I looked into teaching students rod building as an after school activity/club. Also looked at it as a part time job. In wonderful New York State, home of governors who cheat on their wives, land of opportunity for lawyers, $9,100 yearly real estate taxes, I would need a college degree and a teaching certificate to step in a class room. So I just give private lessons.

Good fortune with the raffle.

Neil


----------



## mlv (Oct 12, 2007)

Putter Parpart said:


> First time for this event, Neil. Kinda hard to find the original post where it was brought up but several of us chimed in and threw some ideas together on it.
> 
> If you'd like to buy raffle tickets on a great rod for an even greater cause, Doc Ski, Mark Blabaum and I made a rod to raise funds for our Kustom 4 Kids project.
> 
> ...


*Hey Putter....*
* The original post was about the Lamiglas Meeting...and I said I would like to attend, but could not afford to go....*
* Someone else chimed in and said, "it was too far"...then I chimed in and said " Why don't we have our own rod gathering here in Texas"....FTU caught wind of it and the rest is history....*
* We all had a part in it, to make it happen....*


*ML...:texasflag *


----------



## Putter Parpart (Feb 10, 2007)

I remember it well, ML. It was kinda neat how things just snowballed, got going so fast and furious and came to fruition like it did. Jim (pg542) did a lot of work on this, I know. Eddie (Fishtoys) got a few blanks donated from FTU including this one, also. Lots of work went into it; probably not the least by FTU, of course!!

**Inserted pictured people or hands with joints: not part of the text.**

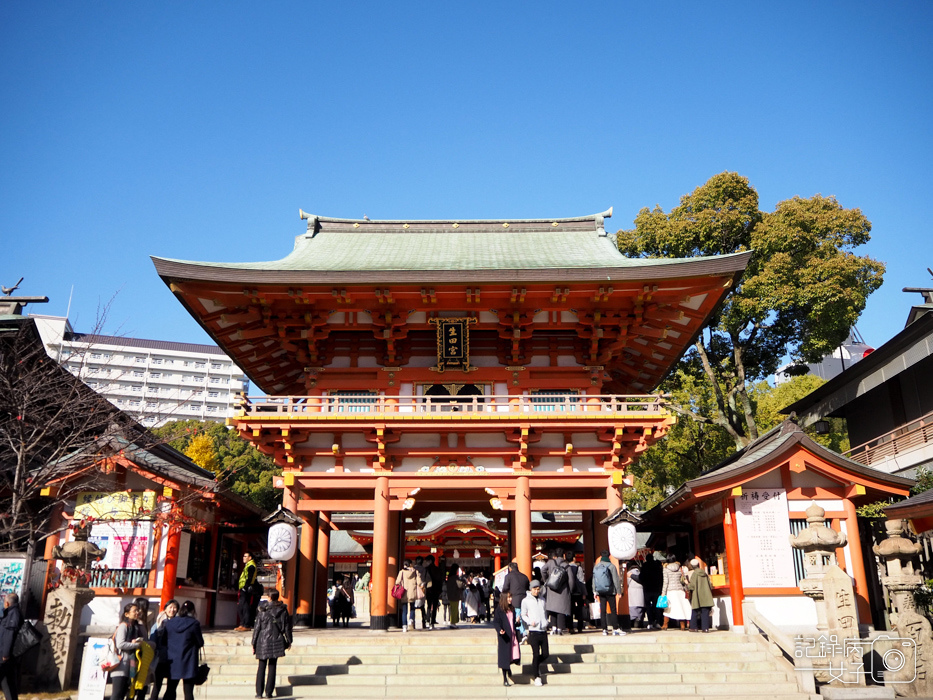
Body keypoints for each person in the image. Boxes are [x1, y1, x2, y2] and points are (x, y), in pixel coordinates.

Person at [252, 590, 293, 698]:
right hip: (277, 639)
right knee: (272, 666)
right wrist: (289, 641)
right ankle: (269, 692)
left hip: (263, 640)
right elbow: (287, 627)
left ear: (269, 598)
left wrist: (254, 642)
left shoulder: (262, 610)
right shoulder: (283, 610)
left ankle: (259, 693)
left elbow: (257, 628)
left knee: (261, 666)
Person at [163, 601, 204, 700]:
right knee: (188, 692)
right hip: (189, 660)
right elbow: (200, 642)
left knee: (170, 689)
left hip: (172, 660)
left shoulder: (170, 622)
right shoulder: (194, 623)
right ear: (193, 610)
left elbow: (164, 640)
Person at [110, 602, 145, 700]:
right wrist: (135, 644)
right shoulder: (123, 626)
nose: (137, 612)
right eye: (134, 611)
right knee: (117, 695)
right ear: (126, 614)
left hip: (131, 665)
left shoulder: (137, 627)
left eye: (138, 610)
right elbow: (120, 644)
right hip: (120, 664)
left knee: (126, 693)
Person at [520, 580, 549, 687]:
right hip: (533, 630)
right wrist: (529, 622)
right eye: (534, 589)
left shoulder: (542, 599)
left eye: (538, 589)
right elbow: (523, 614)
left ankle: (535, 666)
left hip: (543, 630)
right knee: (536, 654)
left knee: (546, 654)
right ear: (530, 589)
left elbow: (545, 612)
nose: (537, 591)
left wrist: (546, 621)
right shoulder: (525, 601)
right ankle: (536, 676)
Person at [148, 599, 179, 700]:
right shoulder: (158, 623)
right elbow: (152, 640)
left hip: (174, 658)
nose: (172, 610)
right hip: (160, 657)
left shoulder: (179, 623)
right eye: (170, 607)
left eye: (174, 607)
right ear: (165, 609)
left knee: (172, 686)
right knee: (157, 684)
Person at [593, 550, 623, 636]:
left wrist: (594, 591)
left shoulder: (596, 567)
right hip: (610, 591)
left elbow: (594, 580)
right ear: (609, 556)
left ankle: (604, 629)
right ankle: (615, 628)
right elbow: (616, 580)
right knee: (613, 610)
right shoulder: (611, 566)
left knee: (603, 610)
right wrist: (619, 591)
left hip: (600, 591)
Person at [492, 592, 520, 687]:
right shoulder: (499, 610)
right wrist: (500, 630)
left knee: (514, 656)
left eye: (511, 597)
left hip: (512, 636)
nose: (510, 599)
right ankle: (505, 678)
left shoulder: (512, 609)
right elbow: (496, 622)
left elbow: (513, 623)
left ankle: (508, 668)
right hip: (504, 637)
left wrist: (517, 622)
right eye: (508, 597)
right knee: (504, 658)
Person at [541, 547, 571, 634]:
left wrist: (547, 580)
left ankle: (553, 627)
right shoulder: (566, 565)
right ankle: (560, 628)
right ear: (564, 555)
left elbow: (543, 570)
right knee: (561, 609)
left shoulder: (550, 562)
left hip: (551, 588)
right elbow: (571, 580)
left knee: (552, 608)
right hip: (563, 590)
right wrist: (571, 588)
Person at [0, 593, 23, 700]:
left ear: (7, 603)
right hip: (6, 655)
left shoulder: (13, 614)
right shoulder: (10, 613)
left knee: (8, 682)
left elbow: (10, 635)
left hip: (4, 656)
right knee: (8, 683)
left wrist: (5, 654)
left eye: (4, 601)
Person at [500, 563, 530, 642]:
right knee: (522, 616)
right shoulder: (524, 577)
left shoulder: (508, 577)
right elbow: (528, 587)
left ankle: (523, 633)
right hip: (524, 599)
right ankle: (522, 633)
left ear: (510, 568)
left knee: (517, 618)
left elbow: (505, 589)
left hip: (514, 600)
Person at [660, 556, 691, 631]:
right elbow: (683, 580)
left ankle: (665, 625)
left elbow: (665, 582)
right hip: (680, 590)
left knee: (668, 609)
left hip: (670, 591)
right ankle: (683, 626)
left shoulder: (666, 569)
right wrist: (686, 589)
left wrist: (663, 593)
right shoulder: (680, 568)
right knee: (681, 608)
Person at [394, 559, 424, 632]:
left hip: (404, 592)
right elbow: (419, 582)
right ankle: (411, 619)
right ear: (410, 564)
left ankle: (404, 626)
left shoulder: (402, 572)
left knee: (404, 610)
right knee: (412, 607)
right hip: (412, 592)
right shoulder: (415, 572)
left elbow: (397, 581)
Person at [687, 558, 715, 633]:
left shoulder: (694, 574)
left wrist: (686, 584)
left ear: (692, 566)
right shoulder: (705, 573)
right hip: (706, 595)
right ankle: (705, 628)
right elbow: (710, 584)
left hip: (697, 595)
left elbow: (692, 586)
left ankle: (693, 627)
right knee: (705, 611)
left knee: (695, 611)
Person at [236, 552, 260, 631]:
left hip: (246, 589)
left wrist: (245, 587)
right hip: (243, 588)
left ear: (250, 557)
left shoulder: (251, 566)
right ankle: (243, 623)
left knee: (245, 607)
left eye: (245, 556)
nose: (243, 557)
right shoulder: (248, 565)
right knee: (241, 607)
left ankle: (246, 624)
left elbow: (250, 577)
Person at [564, 551, 586, 633]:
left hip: (569, 592)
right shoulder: (578, 568)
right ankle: (580, 628)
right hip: (578, 591)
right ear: (574, 558)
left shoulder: (565, 568)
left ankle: (570, 627)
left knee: (569, 610)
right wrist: (584, 593)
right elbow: (581, 580)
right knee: (579, 609)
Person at [423, 555, 442, 629]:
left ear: (430, 561)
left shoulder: (426, 569)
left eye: (427, 561)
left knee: (428, 605)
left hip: (429, 589)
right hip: (436, 589)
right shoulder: (438, 569)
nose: (426, 562)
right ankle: (433, 620)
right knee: (434, 605)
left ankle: (428, 618)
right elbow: (440, 580)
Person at [626, 562, 645, 629]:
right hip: (641, 592)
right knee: (640, 607)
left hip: (632, 592)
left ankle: (633, 620)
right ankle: (639, 620)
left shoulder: (628, 574)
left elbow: (626, 583)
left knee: (632, 608)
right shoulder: (641, 573)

Neil, my address on the raffle tickets would be:

*Randy Parpart*
*509 4th Ave W*
*Williston, ND 58801*

Thanks again!!


----------



## captneilf (Feb 29, 2008)

*Kustom4Kids*

Hi Putter,

Thanks for the info. Consider it done. That is a great opportunity that you folks are giving those young people.

Neil


----------



## Putter Parpart (Feb 10, 2007)

*Thanks!*

Thanks, Neil, for supporting this worthwhile project that Doc, Stan, Mark and I love so much. It's really gratifying doing this for the kids. They're our best and only hope for the future, and it's all about the kids!!


----------